The event was kicked off with a reception and followed by a conversation with Dr. Amy Gutmann, President and Christopher H. Browne Distinguished Professor of Political Science and Professor of Communication at the University of Pennsylvania, as well as Chair of the Presidential Commission for the Study of Bioethical Issues (2009-2017). The conversation was moderated by Susan Dentzer, Senior Policy Fellow at the Duke-Margolis Center for Health Policy, former Editor-in-Chief of Health Affairs, and former on-air correspondent for PBS NewsHour.
“This is human life and to die with dignity requires a certain set of very important steps to take...Death with dignity laws underscore that everybody has the last act in life. And if you know with reasonable certainty that you're soon going to die, and you know that you're going to suffer damages to your very identity, taking the last act in your hands with the aid of a physician who gives you a safe drug is a perfectly reasonable way to have your last act.”
Dr. Gutmann defined democratic deliberation as “reasoned discussion that comes to some conclusion that is mutually justifiable.” She noted that this is a favorable method for decision-making because it allows us to give reasons to one another and show respect for other people's points of view. As the overall theme of the lecture, democratic deliberation was discussed mostly in terms of physician aid-in-dying, but also with the cases of the anti-vaccination movement and universal health coverage.
Physician aid-in-dying, also known as physician-assisted death and death with dignity, is “an end-of-life option that allows certain eligible individuals to legally request and obtain medications from their physician to end their life in a peaceful, humane, and dignified manner.” But this option does not come without ethical controversy.
Dr. Gutmann discussed the current state of physician aid-in-dying in the United States, and offered a case study of Brittany Maynard, a woman who transformed the conversation surrounding physician-assisted death as a result of her own medical situation and subsequent death in 2014.

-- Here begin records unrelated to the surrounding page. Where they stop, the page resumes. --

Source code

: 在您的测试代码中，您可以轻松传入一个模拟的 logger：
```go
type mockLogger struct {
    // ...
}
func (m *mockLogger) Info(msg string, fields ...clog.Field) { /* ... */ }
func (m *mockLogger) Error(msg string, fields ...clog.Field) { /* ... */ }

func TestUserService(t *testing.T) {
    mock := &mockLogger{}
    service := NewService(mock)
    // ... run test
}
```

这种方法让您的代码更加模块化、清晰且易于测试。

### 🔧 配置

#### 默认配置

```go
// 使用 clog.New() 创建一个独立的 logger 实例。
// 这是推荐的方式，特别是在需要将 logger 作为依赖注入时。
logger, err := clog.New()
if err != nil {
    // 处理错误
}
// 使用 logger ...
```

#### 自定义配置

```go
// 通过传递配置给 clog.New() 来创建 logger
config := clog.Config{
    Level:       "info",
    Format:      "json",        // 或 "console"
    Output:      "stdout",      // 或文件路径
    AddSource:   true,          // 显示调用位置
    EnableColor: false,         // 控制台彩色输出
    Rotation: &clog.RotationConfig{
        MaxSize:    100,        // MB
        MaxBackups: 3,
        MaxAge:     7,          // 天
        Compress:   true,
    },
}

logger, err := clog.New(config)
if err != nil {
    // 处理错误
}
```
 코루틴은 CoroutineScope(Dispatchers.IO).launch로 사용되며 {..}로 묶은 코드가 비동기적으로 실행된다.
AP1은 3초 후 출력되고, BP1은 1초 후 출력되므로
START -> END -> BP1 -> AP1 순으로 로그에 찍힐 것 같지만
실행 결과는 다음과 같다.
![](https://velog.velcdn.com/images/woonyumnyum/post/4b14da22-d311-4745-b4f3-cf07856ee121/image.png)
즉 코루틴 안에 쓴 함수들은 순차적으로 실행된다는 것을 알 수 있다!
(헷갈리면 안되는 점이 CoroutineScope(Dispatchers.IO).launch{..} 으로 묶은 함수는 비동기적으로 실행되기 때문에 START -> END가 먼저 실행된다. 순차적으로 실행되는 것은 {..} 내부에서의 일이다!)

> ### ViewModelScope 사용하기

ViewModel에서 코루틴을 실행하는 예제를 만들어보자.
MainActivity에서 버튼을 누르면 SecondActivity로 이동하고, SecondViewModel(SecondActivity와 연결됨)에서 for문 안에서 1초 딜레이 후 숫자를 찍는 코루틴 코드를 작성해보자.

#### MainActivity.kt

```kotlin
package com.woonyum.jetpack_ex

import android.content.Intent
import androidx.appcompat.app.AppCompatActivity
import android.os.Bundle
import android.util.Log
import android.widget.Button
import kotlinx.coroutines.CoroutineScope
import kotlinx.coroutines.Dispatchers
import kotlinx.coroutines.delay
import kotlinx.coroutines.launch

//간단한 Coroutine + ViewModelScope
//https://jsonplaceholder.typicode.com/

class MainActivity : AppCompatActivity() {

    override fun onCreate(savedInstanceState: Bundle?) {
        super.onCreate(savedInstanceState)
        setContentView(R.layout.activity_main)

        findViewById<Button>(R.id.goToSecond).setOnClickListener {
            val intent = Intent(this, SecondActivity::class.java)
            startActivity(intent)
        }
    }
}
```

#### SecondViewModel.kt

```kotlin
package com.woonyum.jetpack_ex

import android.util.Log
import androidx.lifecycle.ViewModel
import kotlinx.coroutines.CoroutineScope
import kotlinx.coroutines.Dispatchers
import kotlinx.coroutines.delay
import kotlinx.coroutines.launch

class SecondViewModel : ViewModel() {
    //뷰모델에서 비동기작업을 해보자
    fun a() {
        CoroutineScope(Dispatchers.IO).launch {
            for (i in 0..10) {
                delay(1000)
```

Following the conversation, audience members had the opportunity to participate in a Q&A session. Topics from the audience included: education’s role in combating social media “bubbles,” democratic deliberation in an era of big data and artificial intelligence, the importance of ethical and scientific literacy, poverty and physician-assisted death in terms of accessibility, and religion and physician-assisted death.